Numeri 7:1-11 NBG-vertaling 1951 (NBG51)

1. Op de dag nu, dat Mozes gereed was met het oprichten van de tabernakel, zalfde en heiligde hij die met al zijn toebehoren, benevens het altaar met al zijn toebehoren; en toen hij deze gezalfd en geheiligd had,

2. offerden de vorsten van Israël, de hoofden van hun families – dit waren de vorsten der stammen, degenen, die aan het hoofd van de getelden stonden; –

3. als hun offergave brachten zij voor het aangezicht des Heren: zes overdekte wagens en twaalf runderen, één wagen voor elke twee vorsten en voor ieder één rund, en zij brachten ze vóór de tabernakel.

4. Toen zeide de Here tot Mozes:

5. Neem deze van hen in ontvangst en laat ze dienen voor de dienst aan de tent der samenkomst; geef ze aan de Levieten, naardat ieder voor zijn dienst behoeft.

6. Toen nam Mozes de wagens en de runderen in ontvangst en gaf ze aan de Levieten;

7. twee wagens en vier runderen gaf hij aan de Gersonieten, naardat zij voor hun dienst behoefden,

8. en vier wagens en acht runderen gaf hij aan de Merarieten, naardat zij voor hun dienst behoefden, onder leiding van Itamar, de zoon van de priester Aäron.
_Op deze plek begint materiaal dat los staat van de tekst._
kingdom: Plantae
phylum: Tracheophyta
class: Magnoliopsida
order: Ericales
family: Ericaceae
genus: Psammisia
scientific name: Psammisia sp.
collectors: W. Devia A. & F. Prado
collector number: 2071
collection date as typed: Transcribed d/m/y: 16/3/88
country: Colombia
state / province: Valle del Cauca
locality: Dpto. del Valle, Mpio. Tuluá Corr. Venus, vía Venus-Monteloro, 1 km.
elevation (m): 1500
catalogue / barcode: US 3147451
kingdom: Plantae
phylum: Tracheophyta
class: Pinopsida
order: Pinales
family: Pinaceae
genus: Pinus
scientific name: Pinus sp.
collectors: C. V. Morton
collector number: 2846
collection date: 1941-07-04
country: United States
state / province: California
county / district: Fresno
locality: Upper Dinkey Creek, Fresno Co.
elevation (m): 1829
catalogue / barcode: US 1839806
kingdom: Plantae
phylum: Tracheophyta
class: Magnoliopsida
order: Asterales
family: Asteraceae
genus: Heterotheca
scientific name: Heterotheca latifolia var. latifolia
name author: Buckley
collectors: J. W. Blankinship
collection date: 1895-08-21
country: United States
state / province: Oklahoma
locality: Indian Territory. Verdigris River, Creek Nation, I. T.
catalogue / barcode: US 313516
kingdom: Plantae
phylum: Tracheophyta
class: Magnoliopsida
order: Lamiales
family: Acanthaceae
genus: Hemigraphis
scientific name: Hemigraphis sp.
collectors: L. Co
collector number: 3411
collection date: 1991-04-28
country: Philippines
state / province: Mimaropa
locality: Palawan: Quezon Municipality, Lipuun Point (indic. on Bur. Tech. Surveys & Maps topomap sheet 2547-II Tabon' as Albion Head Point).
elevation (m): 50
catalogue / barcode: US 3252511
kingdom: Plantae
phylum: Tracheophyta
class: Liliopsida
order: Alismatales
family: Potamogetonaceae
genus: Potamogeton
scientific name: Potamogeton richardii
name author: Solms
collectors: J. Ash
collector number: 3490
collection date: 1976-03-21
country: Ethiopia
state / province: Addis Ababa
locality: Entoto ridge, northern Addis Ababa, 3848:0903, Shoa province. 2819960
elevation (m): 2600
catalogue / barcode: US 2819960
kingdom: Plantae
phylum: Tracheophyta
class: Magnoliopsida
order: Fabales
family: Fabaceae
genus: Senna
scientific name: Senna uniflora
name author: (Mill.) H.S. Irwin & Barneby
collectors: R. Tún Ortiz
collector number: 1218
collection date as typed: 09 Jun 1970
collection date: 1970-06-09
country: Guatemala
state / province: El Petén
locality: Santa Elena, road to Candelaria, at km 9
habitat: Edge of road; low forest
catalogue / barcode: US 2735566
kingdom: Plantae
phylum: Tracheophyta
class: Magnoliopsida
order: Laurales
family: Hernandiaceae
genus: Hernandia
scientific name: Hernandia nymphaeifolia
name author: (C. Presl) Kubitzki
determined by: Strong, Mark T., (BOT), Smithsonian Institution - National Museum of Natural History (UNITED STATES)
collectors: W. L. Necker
9. Maar aan de Kehatieten gaf hij niets, omdat op hen rustte de dienst der heilige voorwerpen, die zij op hun schouder droegen.

10. Ook brachten de vorsten een wijdingsgave voor het altaar, op de dag dat het gezalfd werd; de vorsten brachten hun offergave vóór het altaar.

11. En de Here zeide tot Mozes: laat op elke dag één vorst zijn offergave voor de inwijding van het altaar brengen.